Ditch treaties that bite

06 November 2013

South Africa is moving away from international investment treaties towards a new framework for investment protection based on domestic law. Contrary to some opinions, there are cogent arguments in favour of this approach.

In 1995, The Netherlands and SA signed a bilateral investment treaty (BIT) which is now coming up for review. The deadline for notification of termination of the Dutch BIT is this week, or the treaty will automatically be extended for a further 10 years.

The SA-Netherlands BIT was signed at a time when the newly democratic SA's economic policy had yet to take shape. Initially, BITs were a sign of goodwill in respect of incoming investments. The investor-to-state dispute settlement clauses in most BITs enable transnational corporations to sue states over actions and policies that might affect the profitability of their investments.

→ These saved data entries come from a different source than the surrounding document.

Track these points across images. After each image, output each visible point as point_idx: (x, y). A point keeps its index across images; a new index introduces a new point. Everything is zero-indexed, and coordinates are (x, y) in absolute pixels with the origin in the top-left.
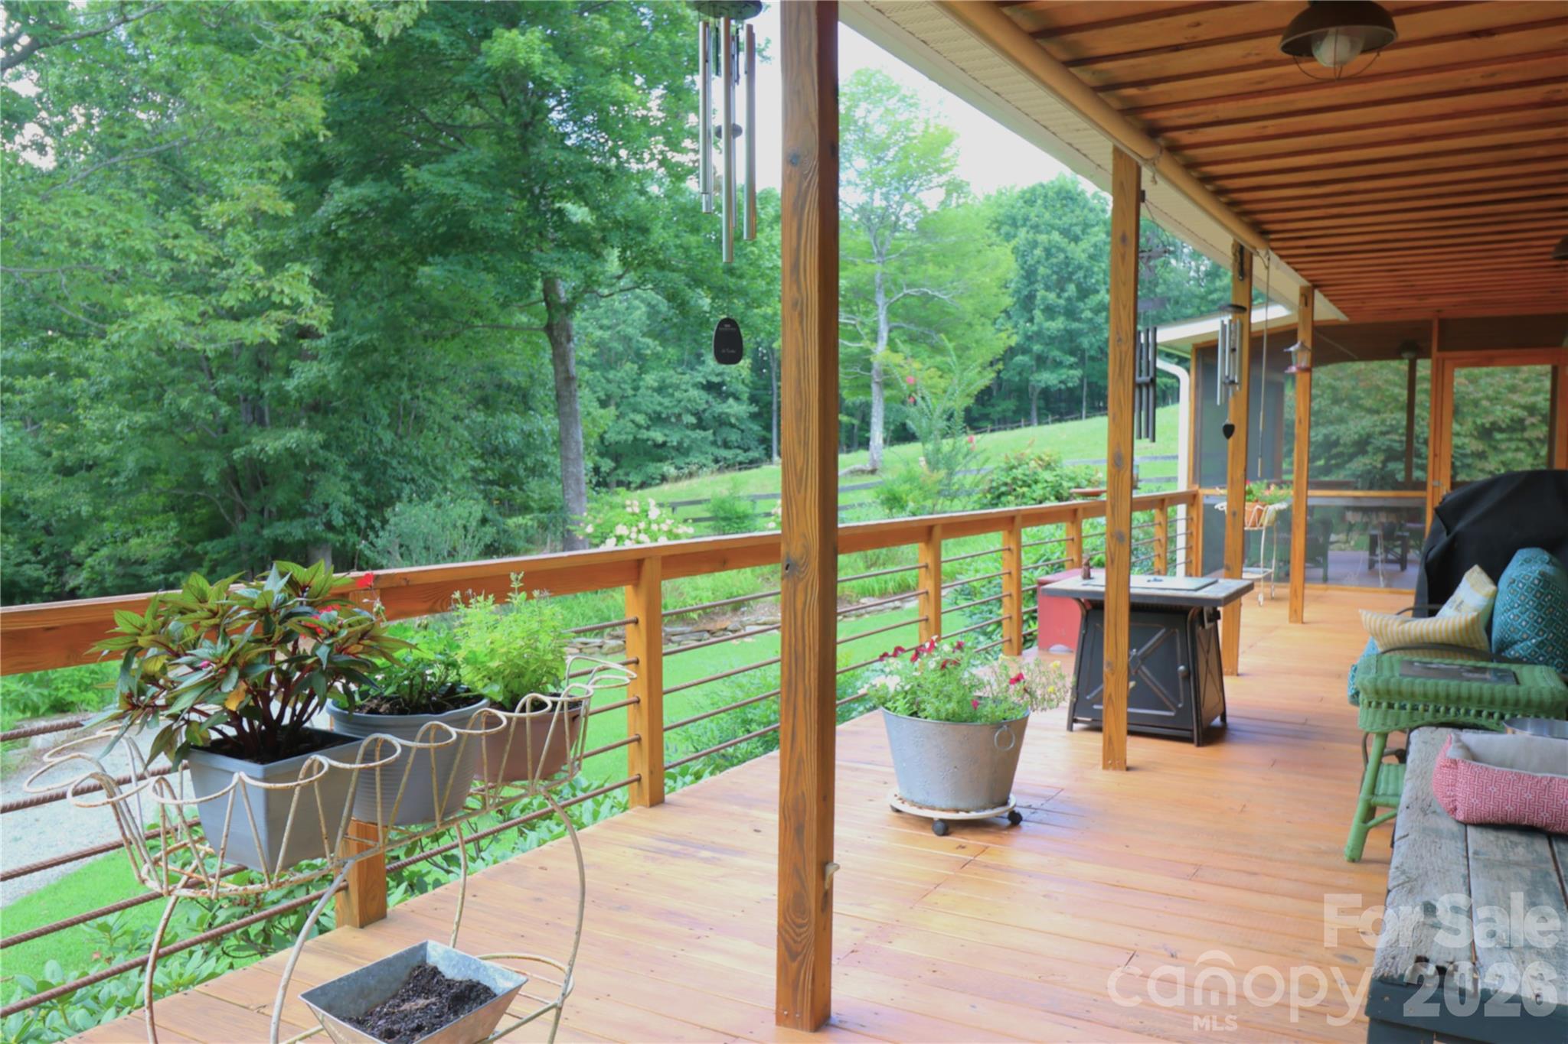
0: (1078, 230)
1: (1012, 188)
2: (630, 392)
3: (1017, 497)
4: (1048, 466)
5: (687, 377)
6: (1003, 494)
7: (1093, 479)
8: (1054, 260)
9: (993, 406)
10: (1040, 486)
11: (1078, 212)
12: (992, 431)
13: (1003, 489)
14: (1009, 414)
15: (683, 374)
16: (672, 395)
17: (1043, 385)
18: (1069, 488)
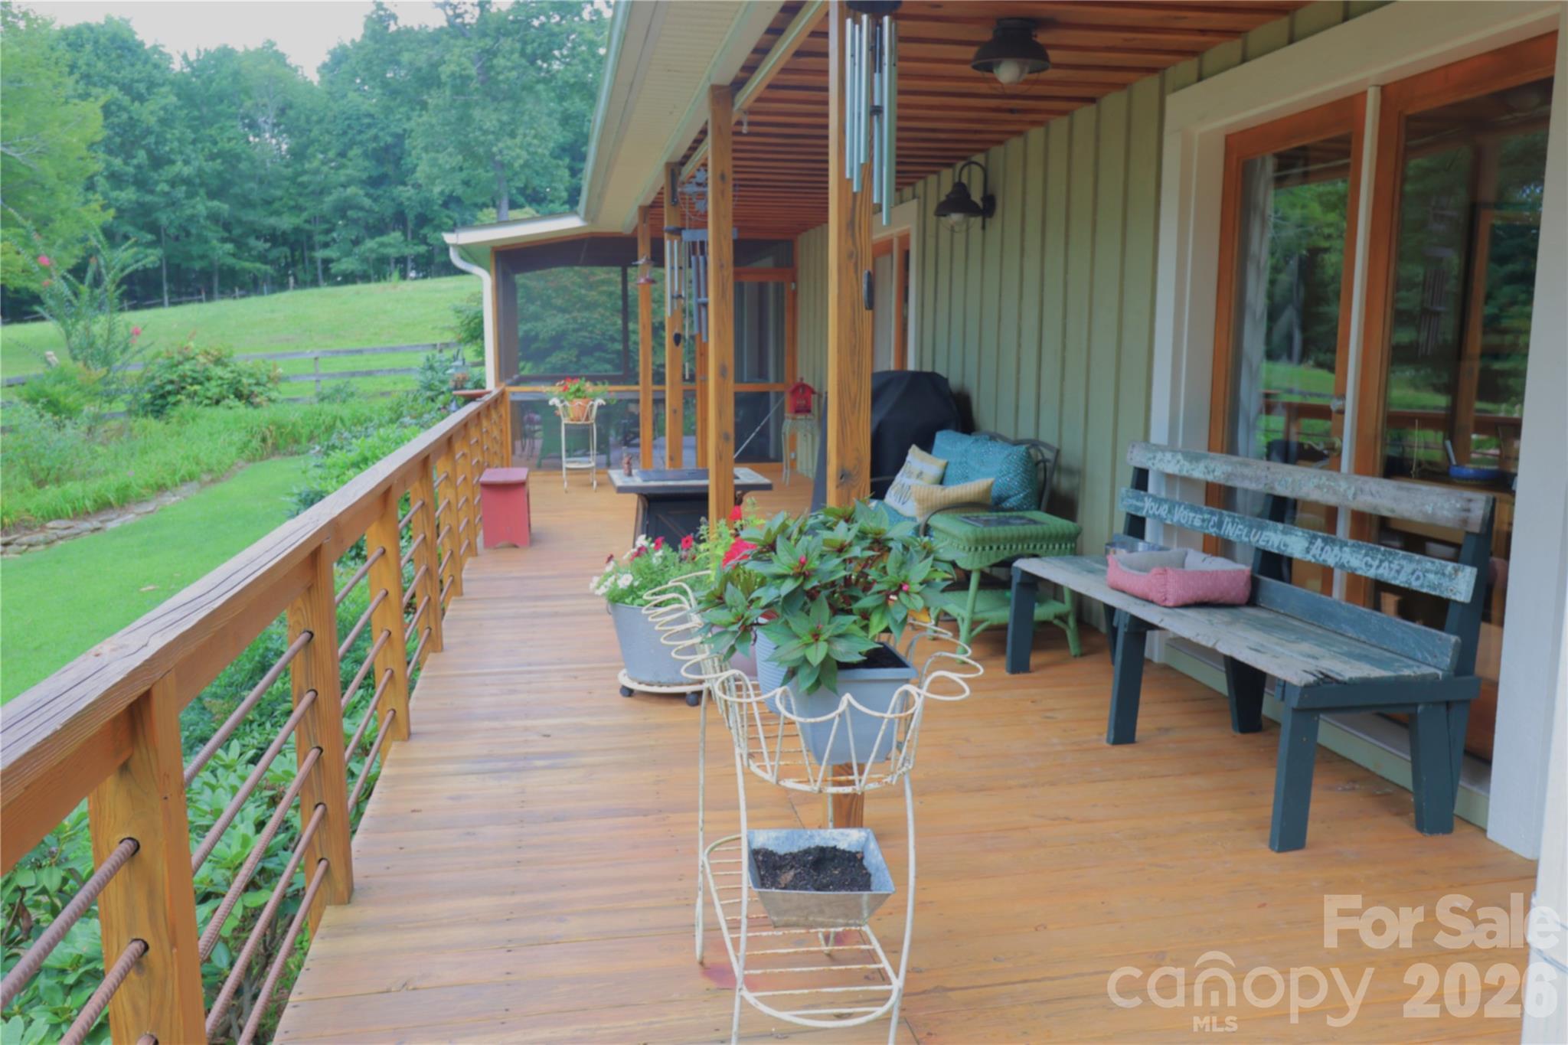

This option was rarely used until the end of the 1990s. International investment lawyers are increasingly urging foreign investors to sue host states for expropriation damages, which can include regulatory measures taken in the public interest.

In 2007-2010, SA undertook an extensive, multistakeholder review of its 19 BITs, and found their added value was limited. SA does not receive significant foreign investment from many of its BITs, but it receives significant investments from countries with which it does not have BITs. The review concluded the BIT framework for investment protection poses a growing risk to policy making in the public interest. It raised the issue of the ambiguities in many BITs and the inconsistency in awards granted by arbitration panels.

Another concern was clauses which prevent capital controls. The current global crisis has highlighted the potentially destabilising effects of unrestricted capital movements which might cause serious balance of payments problems.

Claims in investor-state disputes can run into hundreds of millions of dollars, so even the threat of one can make governments reconsider legitimate legislation in the public interest. Faced with a growing number of investment claims - 514 cases worldwide in the past decade - some governments, including SA's, feel their power to regulate is increasingly constrained by the current investment protection framework.

The SA-Netherlands BIT offers dispute settlement regarding "any measures depriving, directly or indirectly, investors of their investment" with the investment protections extending to "any performance having an economic value". The Netherlands is second only to the US as the origin of investor claims against states. There are an estimated 23500 "mail box" companies, large foreign companies registered in The Netherlands through holding companies for tax avoidance purposes - but which also qualify as Dutch companies under BIT treaties. The Netherlands has signed BITs with 98 "developing" countries.

BITs have become increasingly controversial as the cases mount - till now most claims have originated in the US and Europe, and most are brought against poorer states. Dutch policy makers have not been concerned with the risks these treaties potentially pose as the Dutch state has not had to defend itself in a case to date. This might change after the European Commission concludes free-trade agreements - which usually include investor protection clauses - with Canada, the US and Japan. An investment agreement with China is also in the making.

One hopes that when SA notifies the Netherlands of the termination of the BIT at the end of this month Dutch policy makers will take SA's position seriously. And perhaps SA's example might lead to an investment policy that not only balances investment protection with wider stakeholder concerns but includes investor obligations to safeguard the public interest.